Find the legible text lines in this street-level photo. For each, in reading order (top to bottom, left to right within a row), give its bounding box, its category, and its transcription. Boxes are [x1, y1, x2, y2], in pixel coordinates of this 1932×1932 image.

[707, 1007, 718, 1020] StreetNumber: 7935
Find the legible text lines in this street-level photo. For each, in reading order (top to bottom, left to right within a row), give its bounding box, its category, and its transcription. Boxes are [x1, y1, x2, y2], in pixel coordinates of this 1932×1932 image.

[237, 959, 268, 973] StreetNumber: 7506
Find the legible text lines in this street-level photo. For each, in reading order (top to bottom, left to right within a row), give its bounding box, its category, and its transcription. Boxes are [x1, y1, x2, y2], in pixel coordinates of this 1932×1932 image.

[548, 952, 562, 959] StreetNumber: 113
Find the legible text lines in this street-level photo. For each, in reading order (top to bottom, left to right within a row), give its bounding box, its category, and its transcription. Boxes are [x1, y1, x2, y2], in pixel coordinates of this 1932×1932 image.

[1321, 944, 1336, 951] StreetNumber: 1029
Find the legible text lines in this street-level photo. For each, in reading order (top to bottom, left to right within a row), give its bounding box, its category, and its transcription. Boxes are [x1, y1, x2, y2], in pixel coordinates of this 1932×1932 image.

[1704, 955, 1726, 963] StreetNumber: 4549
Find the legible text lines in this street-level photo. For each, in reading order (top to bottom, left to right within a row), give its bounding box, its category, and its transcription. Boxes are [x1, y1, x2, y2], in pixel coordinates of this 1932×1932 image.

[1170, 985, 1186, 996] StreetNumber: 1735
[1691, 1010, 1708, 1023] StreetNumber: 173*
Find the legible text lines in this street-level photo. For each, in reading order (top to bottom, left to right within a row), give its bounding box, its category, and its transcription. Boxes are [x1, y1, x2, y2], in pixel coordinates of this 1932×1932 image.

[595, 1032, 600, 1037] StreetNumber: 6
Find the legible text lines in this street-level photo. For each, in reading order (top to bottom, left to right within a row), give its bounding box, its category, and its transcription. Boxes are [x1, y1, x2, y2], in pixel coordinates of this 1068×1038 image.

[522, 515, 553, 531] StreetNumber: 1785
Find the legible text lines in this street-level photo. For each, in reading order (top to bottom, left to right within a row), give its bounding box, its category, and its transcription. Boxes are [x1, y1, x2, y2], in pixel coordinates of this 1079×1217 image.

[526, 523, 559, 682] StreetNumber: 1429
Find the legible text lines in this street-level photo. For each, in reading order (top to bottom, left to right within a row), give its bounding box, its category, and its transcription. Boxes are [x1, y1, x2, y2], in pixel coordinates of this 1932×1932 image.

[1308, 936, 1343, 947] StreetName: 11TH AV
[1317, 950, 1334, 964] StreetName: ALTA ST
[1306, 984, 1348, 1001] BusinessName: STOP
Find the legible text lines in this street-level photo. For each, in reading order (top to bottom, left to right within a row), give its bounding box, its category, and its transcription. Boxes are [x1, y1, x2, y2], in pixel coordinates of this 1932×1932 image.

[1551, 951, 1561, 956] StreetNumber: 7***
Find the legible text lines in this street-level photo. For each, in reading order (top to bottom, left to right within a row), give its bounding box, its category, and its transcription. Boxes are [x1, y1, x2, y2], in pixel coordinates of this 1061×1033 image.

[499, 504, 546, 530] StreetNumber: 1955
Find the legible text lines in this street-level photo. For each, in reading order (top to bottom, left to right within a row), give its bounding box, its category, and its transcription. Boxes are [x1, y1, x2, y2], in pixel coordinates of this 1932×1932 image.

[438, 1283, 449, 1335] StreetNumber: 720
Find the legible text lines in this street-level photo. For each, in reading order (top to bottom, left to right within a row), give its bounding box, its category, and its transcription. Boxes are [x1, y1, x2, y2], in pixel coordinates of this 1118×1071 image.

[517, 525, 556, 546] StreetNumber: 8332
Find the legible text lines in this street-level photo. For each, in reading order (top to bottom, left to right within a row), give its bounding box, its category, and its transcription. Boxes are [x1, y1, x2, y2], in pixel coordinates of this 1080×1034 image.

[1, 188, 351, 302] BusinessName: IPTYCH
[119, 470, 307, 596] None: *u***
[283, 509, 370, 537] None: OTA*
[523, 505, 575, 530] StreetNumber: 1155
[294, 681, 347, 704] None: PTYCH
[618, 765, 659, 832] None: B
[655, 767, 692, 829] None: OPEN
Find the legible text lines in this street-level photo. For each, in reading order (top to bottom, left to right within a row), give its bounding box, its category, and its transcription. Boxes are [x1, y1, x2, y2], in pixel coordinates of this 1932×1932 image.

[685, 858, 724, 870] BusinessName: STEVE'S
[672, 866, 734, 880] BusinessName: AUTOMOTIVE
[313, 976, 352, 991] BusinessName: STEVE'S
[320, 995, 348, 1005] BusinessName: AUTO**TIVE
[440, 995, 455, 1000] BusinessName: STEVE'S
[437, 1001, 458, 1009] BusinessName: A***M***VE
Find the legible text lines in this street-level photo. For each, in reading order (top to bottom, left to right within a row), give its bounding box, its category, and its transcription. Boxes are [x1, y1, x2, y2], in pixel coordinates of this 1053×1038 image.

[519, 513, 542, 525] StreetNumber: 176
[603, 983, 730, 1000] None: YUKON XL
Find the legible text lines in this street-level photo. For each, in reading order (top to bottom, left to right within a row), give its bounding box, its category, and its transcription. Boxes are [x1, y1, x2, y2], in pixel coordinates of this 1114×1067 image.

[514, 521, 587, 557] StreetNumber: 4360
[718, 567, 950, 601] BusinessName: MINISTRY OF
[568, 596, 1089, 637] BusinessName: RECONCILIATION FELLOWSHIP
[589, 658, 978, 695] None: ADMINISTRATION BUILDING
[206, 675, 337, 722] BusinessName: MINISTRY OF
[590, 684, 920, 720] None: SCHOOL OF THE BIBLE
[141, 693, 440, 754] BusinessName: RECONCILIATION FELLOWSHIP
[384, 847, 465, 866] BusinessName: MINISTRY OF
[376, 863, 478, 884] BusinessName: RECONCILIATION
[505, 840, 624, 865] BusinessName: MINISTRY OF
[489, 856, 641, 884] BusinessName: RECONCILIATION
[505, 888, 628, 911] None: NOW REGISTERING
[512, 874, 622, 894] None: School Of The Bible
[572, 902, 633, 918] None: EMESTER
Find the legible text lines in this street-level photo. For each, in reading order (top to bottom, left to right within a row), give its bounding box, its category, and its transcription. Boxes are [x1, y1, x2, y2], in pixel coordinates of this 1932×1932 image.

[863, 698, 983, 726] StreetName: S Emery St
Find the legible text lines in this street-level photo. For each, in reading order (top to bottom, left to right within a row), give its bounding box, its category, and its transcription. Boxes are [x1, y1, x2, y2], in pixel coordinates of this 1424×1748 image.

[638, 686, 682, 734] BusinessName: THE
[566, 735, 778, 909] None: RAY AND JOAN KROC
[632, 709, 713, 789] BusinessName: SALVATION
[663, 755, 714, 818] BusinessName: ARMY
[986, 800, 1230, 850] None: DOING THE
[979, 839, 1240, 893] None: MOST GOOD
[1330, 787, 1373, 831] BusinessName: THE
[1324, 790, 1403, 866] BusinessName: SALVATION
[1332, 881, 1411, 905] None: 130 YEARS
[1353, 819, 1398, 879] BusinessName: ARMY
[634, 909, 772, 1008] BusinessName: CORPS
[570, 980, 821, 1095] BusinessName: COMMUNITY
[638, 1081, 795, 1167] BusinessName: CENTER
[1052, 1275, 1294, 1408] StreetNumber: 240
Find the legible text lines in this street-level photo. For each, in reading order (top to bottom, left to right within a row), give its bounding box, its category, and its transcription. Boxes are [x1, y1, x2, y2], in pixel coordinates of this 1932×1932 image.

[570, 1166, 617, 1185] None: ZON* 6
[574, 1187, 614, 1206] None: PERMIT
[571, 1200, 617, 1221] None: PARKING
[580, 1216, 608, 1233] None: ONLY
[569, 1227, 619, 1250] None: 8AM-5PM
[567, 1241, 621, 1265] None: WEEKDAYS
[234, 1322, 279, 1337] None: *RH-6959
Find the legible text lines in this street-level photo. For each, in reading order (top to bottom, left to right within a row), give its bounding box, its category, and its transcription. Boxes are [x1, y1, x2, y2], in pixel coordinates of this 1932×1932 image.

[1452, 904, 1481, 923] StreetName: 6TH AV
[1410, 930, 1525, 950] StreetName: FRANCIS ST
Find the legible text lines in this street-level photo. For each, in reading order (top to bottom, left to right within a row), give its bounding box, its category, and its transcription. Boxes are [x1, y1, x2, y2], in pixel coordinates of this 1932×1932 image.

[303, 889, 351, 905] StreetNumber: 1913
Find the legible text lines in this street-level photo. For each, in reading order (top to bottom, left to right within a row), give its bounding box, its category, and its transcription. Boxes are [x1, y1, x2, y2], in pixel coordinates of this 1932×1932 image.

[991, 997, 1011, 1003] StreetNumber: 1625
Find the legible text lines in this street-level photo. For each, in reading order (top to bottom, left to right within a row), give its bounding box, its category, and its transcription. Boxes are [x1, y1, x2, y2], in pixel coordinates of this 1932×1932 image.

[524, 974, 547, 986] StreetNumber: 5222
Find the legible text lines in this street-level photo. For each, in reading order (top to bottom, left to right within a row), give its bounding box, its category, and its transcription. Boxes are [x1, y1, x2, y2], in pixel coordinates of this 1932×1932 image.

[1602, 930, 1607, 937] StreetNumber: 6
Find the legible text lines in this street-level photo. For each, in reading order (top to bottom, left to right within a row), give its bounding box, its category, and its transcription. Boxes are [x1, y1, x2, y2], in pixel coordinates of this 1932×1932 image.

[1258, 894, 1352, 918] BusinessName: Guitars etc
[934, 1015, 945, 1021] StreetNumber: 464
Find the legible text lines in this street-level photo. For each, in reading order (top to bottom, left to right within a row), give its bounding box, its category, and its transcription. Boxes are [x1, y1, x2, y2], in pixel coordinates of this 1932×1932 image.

__________________________________________________

- Problem details
Copy out the rows above word for word, from the line that contains "this 1424×1748 image." through the line that contains "[986, 800, 1230, 850] None: DOING THE", including both of those lines.

- Written response
Find the legible text lines in this street-level photo. For each, in reading order (top to bottom, left to right within a row), give its bounding box, its category, and its transcription. Boxes are [x1, y1, x2, y2], in pixel coordinates of this 1424×1748 image.

[638, 686, 682, 734] BusinessName: THE
[566, 735, 778, 909] None: RAY AND JOAN KROC
[632, 709, 713, 789] BusinessName: SALVATION
[663, 755, 714, 818] BusinessName: ARMY
[986, 800, 1230, 850] None: DOING THE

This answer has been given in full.